**Excerpt to read**
-*-*-

[ODLPARENT-143] Pax Exam NotBoundException failures Created: 27/Feb/18  Updated: 06/Sep/21  Resolved: 06/Sep/21

Status: Resolved
Project: odlparent
Component/s: SFT
Affects Version/s: None
Fix Version/s: None

Type: Bug Priority: Medium
Reporter: Michael Vorburger Assignee: Unassigned
Resolution: Cannot Reproduce Votes: 0
Labels: None
Remaining Estimate: Not Specified
Time Spent: Not Specified
Original Estimate: Not Specified


 Description   

This technically isn't an "odlparent bug", but I don't know what other JIRA project to put this into, but believe it is useful to have an issue to discuss this problem, note findings, link possible future external issues, and perhaps one fine day in a far far away future upgrade Pax Exam under.

We relatively regularly hit this kind of problem from Pax Exam ITs (rare, just because we actually have very few real IT) or the org.opendaylight.odlparent.featuretest.SingleFeatureTest (AKA the SFT; that hits it reasonably frequently, but just because we have lots of them that run implicitly and automatically for each odl-* feature in all ODL sub-projects) :

java.rmi.NotBoundException: 8c248bd1-bb85-4fbe-a552-f46e7c70ee25
	at sun.rmi.registry.RegistryImpl.lookup(RegistryImpl.java:227)
	at sun.rmi.registry.RegistryImpl_Skel.dispatch(RegistryImpl_Skel.java:115)
	at sun.rmi.server.UnicastServerRef.oldDispatch(UnicastServerRef.java:472)

-*-*-

**Data records**
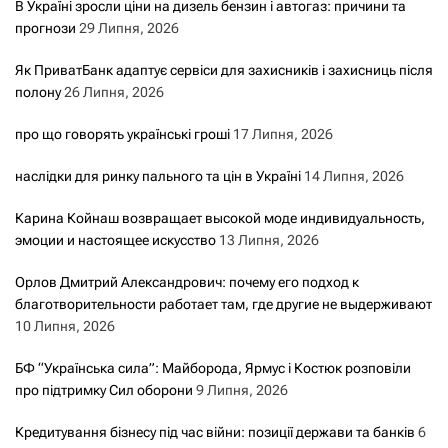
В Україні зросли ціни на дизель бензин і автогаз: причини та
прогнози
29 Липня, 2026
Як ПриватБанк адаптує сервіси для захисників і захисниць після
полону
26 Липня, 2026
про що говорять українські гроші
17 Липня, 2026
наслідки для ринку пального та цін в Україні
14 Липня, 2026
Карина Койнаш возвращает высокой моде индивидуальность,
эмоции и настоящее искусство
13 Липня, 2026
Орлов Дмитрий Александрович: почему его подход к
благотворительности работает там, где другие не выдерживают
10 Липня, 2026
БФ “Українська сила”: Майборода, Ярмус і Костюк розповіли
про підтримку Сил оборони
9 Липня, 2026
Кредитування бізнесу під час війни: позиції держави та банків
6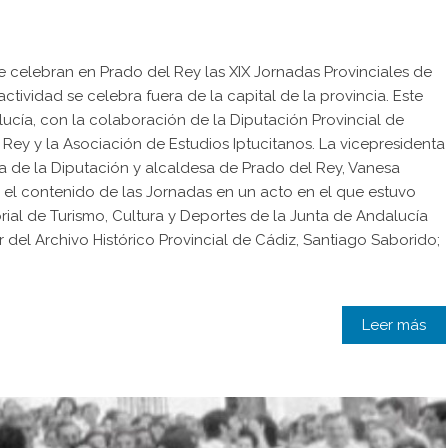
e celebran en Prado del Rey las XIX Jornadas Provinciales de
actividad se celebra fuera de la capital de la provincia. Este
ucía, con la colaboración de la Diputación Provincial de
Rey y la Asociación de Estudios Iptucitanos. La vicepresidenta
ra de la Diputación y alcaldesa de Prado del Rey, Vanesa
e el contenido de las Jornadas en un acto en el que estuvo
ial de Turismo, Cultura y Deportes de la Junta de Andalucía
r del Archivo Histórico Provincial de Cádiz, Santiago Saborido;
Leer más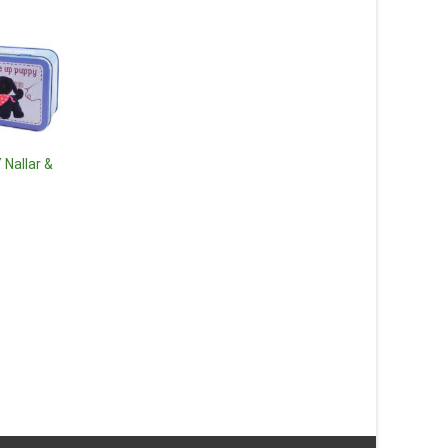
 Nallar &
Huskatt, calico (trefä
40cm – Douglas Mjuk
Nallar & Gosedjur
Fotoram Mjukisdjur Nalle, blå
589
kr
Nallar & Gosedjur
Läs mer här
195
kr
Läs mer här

-*-*-

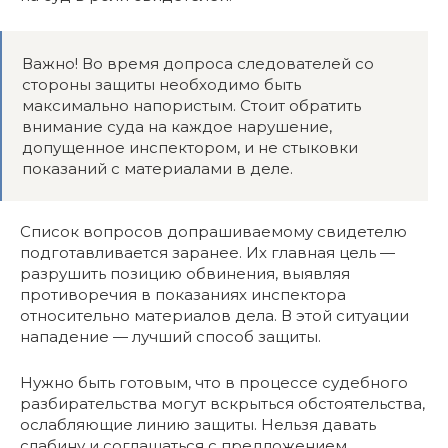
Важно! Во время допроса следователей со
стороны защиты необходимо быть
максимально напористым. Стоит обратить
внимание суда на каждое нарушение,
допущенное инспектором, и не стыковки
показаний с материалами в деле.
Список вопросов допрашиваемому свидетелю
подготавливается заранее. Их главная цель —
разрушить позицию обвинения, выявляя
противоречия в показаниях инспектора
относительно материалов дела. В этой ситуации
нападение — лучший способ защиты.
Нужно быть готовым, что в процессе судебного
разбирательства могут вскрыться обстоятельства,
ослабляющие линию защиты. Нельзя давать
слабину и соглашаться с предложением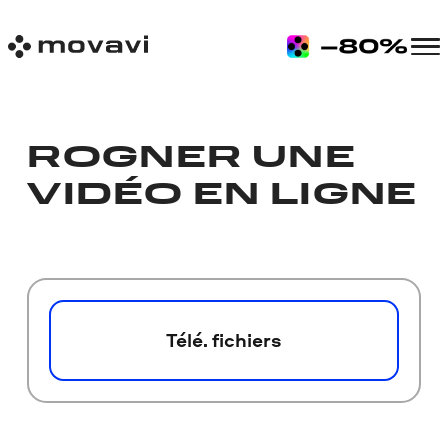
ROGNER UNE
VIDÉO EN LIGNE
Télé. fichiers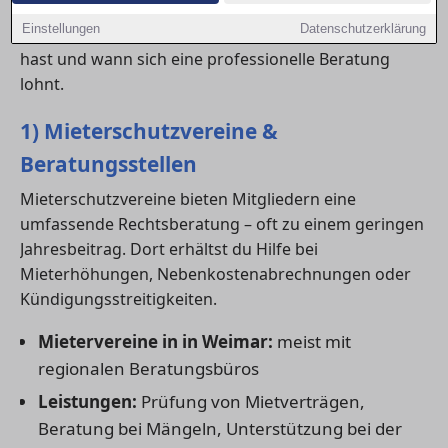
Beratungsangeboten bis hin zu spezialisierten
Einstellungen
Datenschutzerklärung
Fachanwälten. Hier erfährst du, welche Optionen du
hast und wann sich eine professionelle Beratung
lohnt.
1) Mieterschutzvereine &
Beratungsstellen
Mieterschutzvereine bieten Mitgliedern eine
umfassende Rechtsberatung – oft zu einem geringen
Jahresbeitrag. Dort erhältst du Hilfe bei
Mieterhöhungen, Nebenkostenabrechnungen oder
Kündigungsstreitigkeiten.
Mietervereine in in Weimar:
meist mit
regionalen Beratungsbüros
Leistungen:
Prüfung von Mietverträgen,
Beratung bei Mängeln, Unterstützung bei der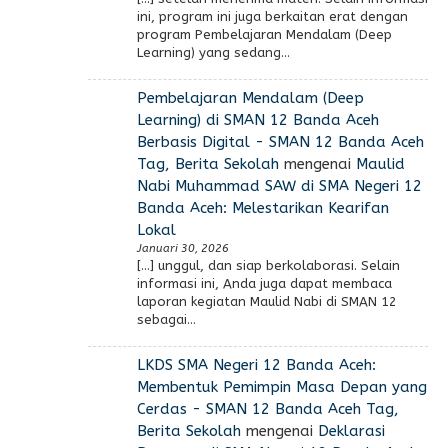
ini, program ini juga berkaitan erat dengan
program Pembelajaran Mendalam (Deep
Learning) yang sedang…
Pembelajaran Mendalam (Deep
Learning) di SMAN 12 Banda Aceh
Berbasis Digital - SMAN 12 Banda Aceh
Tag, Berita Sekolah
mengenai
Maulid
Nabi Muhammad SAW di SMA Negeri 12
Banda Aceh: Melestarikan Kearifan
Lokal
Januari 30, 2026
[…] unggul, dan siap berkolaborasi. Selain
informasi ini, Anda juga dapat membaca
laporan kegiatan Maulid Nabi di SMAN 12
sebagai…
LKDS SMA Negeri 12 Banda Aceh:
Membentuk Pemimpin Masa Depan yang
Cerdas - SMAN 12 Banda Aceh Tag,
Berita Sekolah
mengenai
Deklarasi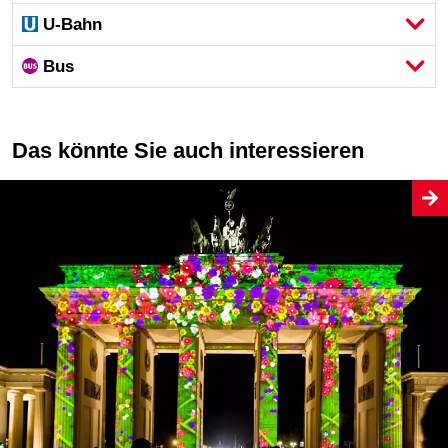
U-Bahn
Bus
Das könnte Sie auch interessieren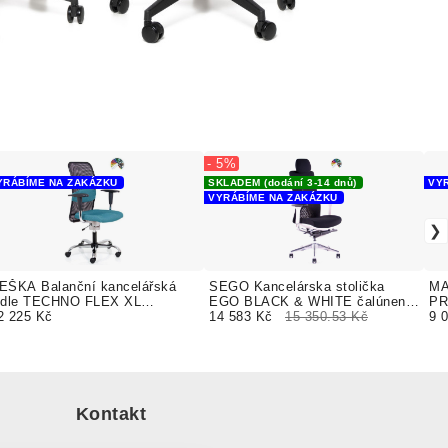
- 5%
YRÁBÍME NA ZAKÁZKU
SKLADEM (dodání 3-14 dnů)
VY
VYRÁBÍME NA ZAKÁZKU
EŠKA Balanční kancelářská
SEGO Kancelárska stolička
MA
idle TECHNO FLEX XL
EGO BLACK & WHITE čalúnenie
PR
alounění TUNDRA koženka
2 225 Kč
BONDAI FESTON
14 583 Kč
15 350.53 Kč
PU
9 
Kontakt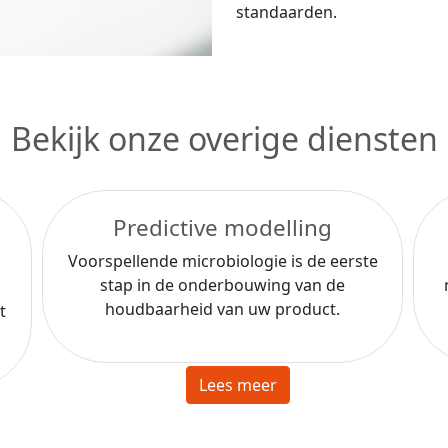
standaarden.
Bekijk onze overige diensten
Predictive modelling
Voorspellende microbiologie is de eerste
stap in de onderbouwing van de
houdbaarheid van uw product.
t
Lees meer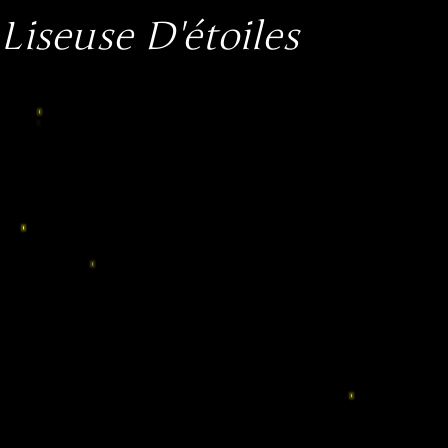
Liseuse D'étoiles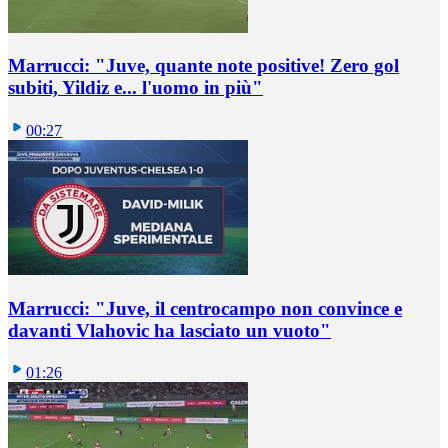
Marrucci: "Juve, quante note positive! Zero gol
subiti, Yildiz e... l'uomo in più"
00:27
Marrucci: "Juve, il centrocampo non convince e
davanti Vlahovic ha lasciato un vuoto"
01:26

-*-*-

**Exercise set**
**a)** What resolution was recorded for the Pax Exam issue report?
**b)** Quote the Pax Exam issue report, starting with "This technically isn't" and going on through "Pax Exam under.".

**Numbered responses**
**a)** Cannot Reproduce

**b)**
This technically isn't an "odlparent bug", but I don't know what other JIRA project to put this into, but believe it is useful to have an issue to discuss this problem, note findings, link possible future external issues, and perhaps one fine day in a far far away future upgrade Pax Exam under.